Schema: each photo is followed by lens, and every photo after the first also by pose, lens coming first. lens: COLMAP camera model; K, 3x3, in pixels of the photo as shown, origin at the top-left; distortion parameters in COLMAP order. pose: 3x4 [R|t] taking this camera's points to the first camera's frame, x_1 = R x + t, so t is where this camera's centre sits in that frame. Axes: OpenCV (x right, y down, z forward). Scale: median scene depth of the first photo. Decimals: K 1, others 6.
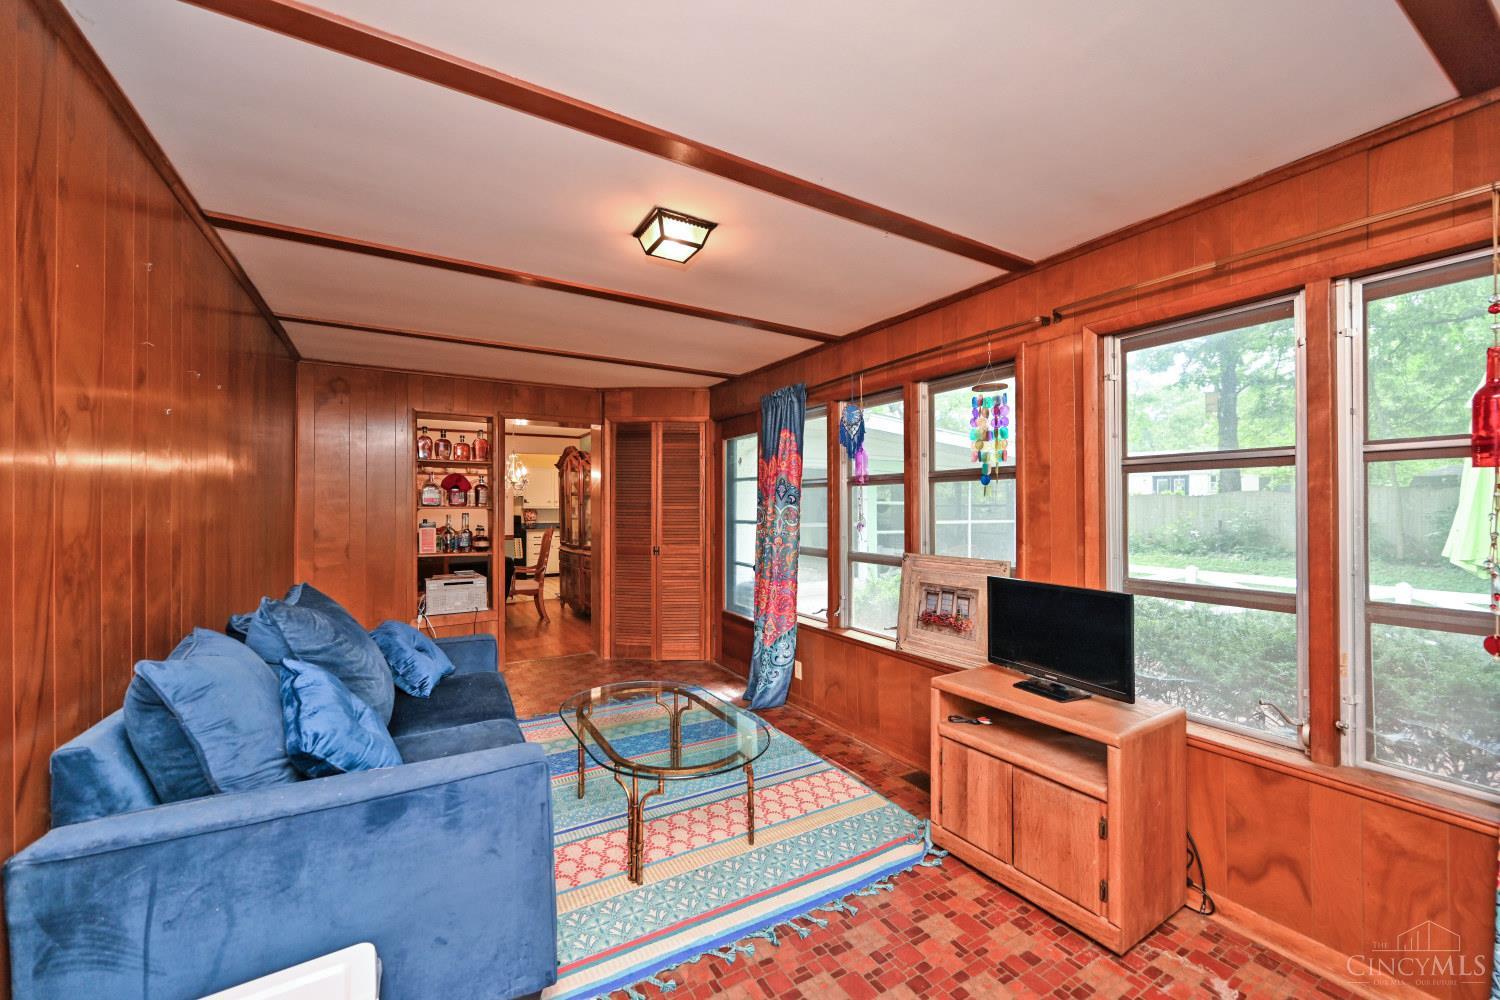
lens RADIAL K [[587.7, 0, 750.0], [0, 587.7, 500.0], [0, 0, 1]] dist [-0.000499, 0.000009]
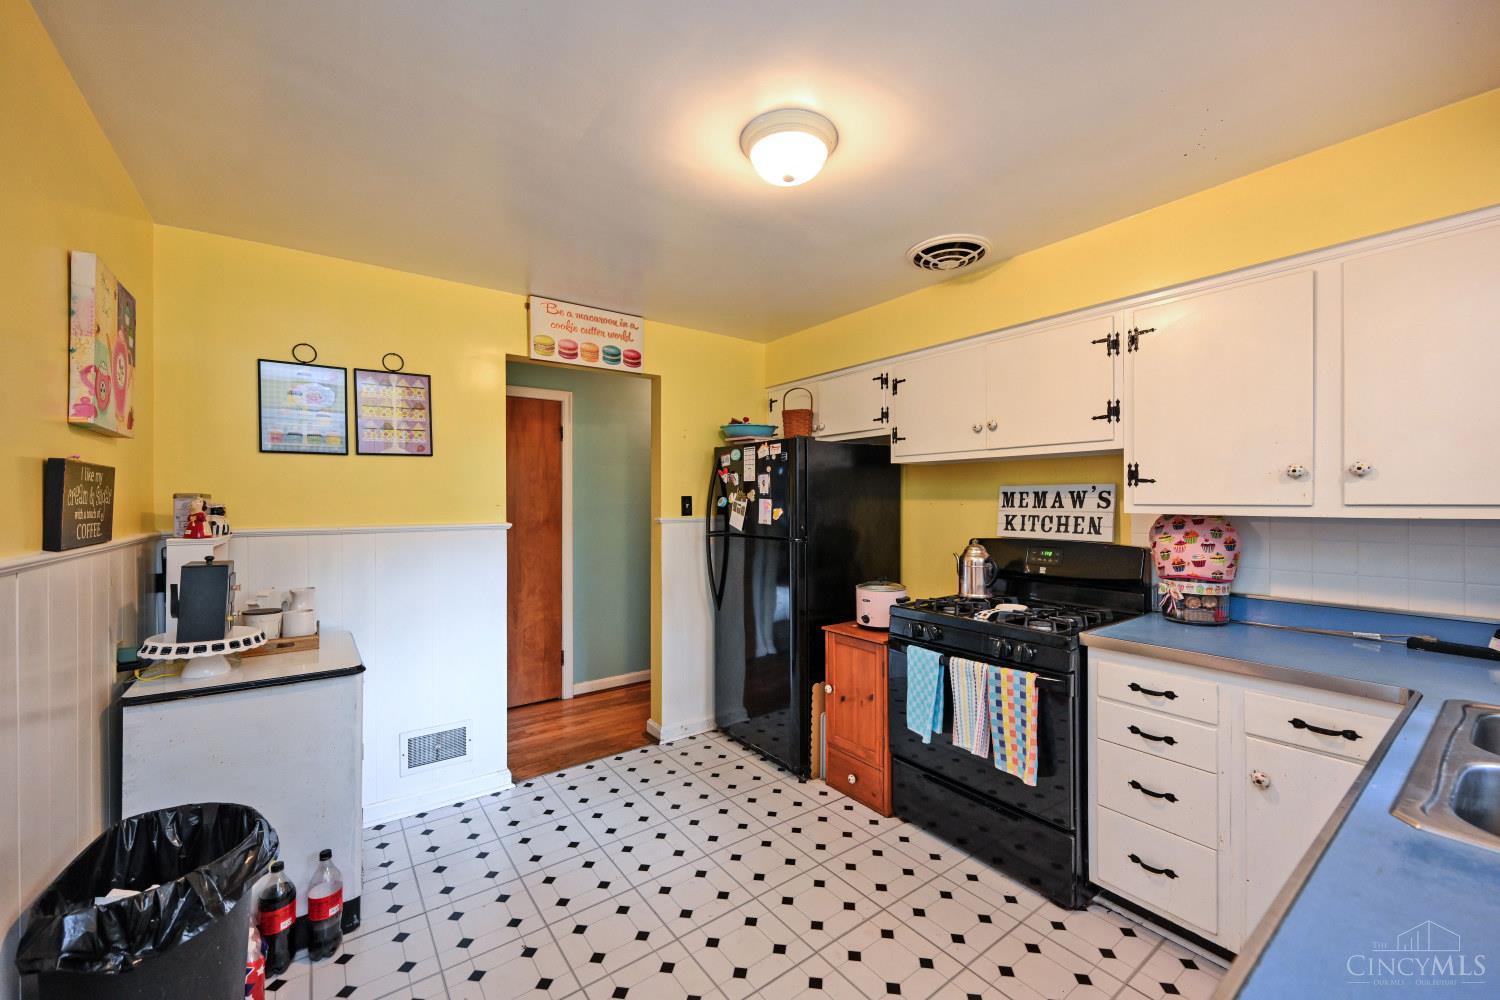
lens RADIAL K [[587.7, 0, 750.0], [0, 587.7, 500.0], [0, 0, 1]] dist [-0.000499, 0.000009]
pose [[0.103260, 0.001747, -0.994653, -0.807138], [0.011896, 0.999925, 0.002991, 0.031645], [0.994583, -0.012141, 0.103231, 3.410912]]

◇ ◇ ◇ ◇ ◇ ◇ ◇

## What you need to do
Output all of the data exactly. Skip the pictures.

## Solution to this exercise
Schema: each photo is followed by lens, and every photo after the first also by pose, lens coming first. lens: COLMAP camera model; K, 3x3, in pixels of the photo as shown, origin at the top-left; distortion parameters in COLMAP order. pose: 3x4 [R|t] taking this camera's points to the first camera's frame, x_1 = R x + t, so t is where this camera's centre sits in that frame. Axes: OpenCV (x right, y down, z forward). Scale: median scene depth of the first photo. Decimals: K 1, others 6.
lens RADIAL K [[587.7, 0, 750.0], [0, 587.7, 500.0], [0, 0, 1]] dist [-0.000499, 0.000009]
lens RADIAL K [[587.7, 0, 750.0], [0, 587.7, 500.0], [0, 0, 1]] dist [-0.000499, 0.000009]
pose [[0.103260, 0.001747, -0.994653, -0.807138], [0.011896, 0.999925, 0.002991, 0.031645], [0.994583, -0.012141, 0.103231, 3.410912]]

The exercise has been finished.